Petunjuk Tugas:
Menurut berita tentang rokok ilegal di Baubau, berapa bungkus rokok tanpa pita cukai yang ditemukan polisi saat penggeledahan?

FAKTAINDONESIA.NET, BAUBAU – Peredaran puluhan ribu bungkus rokok ilegal tanpa pita cukai berhasil diungkap Satreskrim Polres Baubau, Sulawesi Tenggara (Sultra). Dalam pengungkapan ini, seorang buruh harian berinisial DN (44), warga Kelurahan Lanto, Kecamatan Batupoaro, diringkus polisi.

Sampel rokok ilegal merek Savoy Mild tanpa pita cukai resmi yang disita Satreskrim Polres Baubau.
Kasus ini berawal dari informasi masyarakat mengenai pergerakan sebuah truk yang diduga mengangkut barang ilegal pada Sabtu (12/9/2026). Petugas kemudian membuntuti armada tersebut hingga ke area kantor ekspedisi di Jalan Kelapa, Kelurahan Wangkanapi, Kecamatan Wolio.

Saat penggeledahan dilakukan, polisi menemukan 13 dus berisi total 11.790 bungkus rokok tanpa pita cukai resmi. DN diamankan di lokasi saat hendak mengambil belasan dus barang bukti yang dimuat dalam kendaraan tersebut.
Kanit Tipidter Polres Baubau, Ipda Andi Hendra, mengungkapkan bahwa berdasarkan interogasi awal, pelaku mengaku baru pertama kali terlibat. Namun, polisi menduga ada dalang utama yang memerintahkan DN.

“Berdasarkan hasil interogasi, pelaku didapat baru kali ini. Menurut interogasi bahwa ada orang di belakangnya, yang menyuruh melakukan ini. Tapi kami masih melakukan penyelidikan,” ujar Ipda Andi Hendra saat konferensi pers, Selasa (15/9/2026).
Hasil koordinasi dengan pihak Bea Cukai mencatat estimasi nilai kerugian negara akibat potensi penguapan pajak dan cukai rokok ilegal ini mencapai Rp175.906.000.
Saat ini, penyidik Polres Baubau masih terus mendalami kasus untuk membongkar jaringan pembuat maupun pemasok utama rokok ilegal tersebut.

(Entri set data)

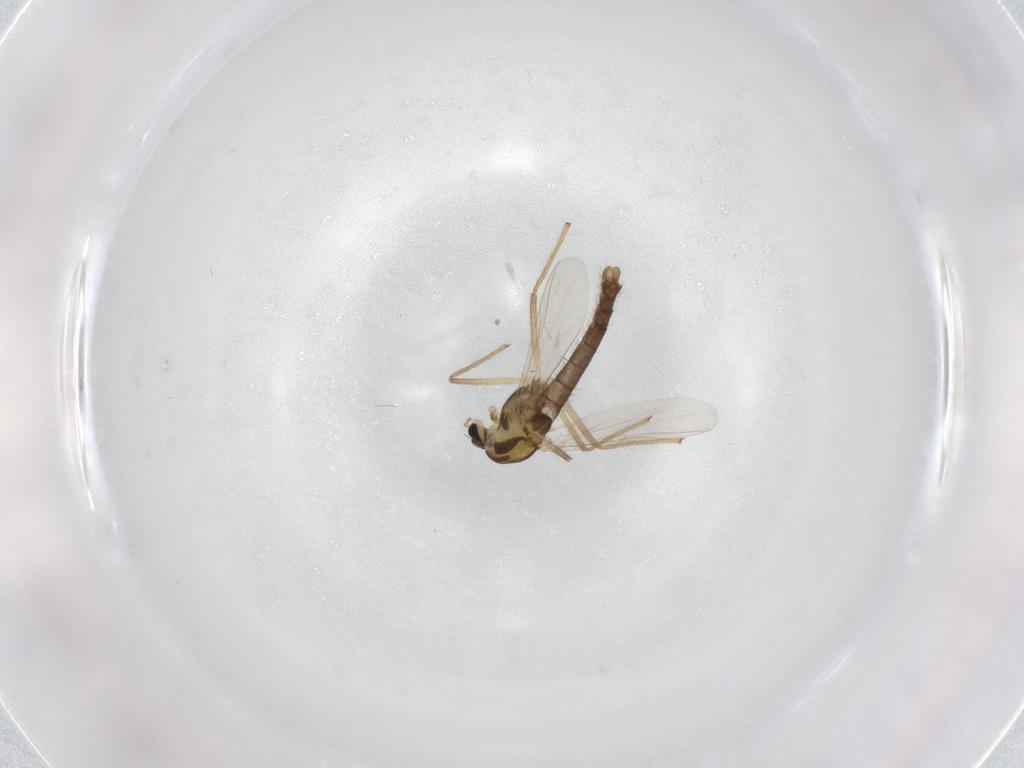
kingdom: Animalia
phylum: Arthropoda
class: Insecta
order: Diptera
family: Chironomidae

Bagian Jawaban:
Polisi menemukan 11.790 bungkus rokok tanpa pita cukai resmi dalam 13 dus.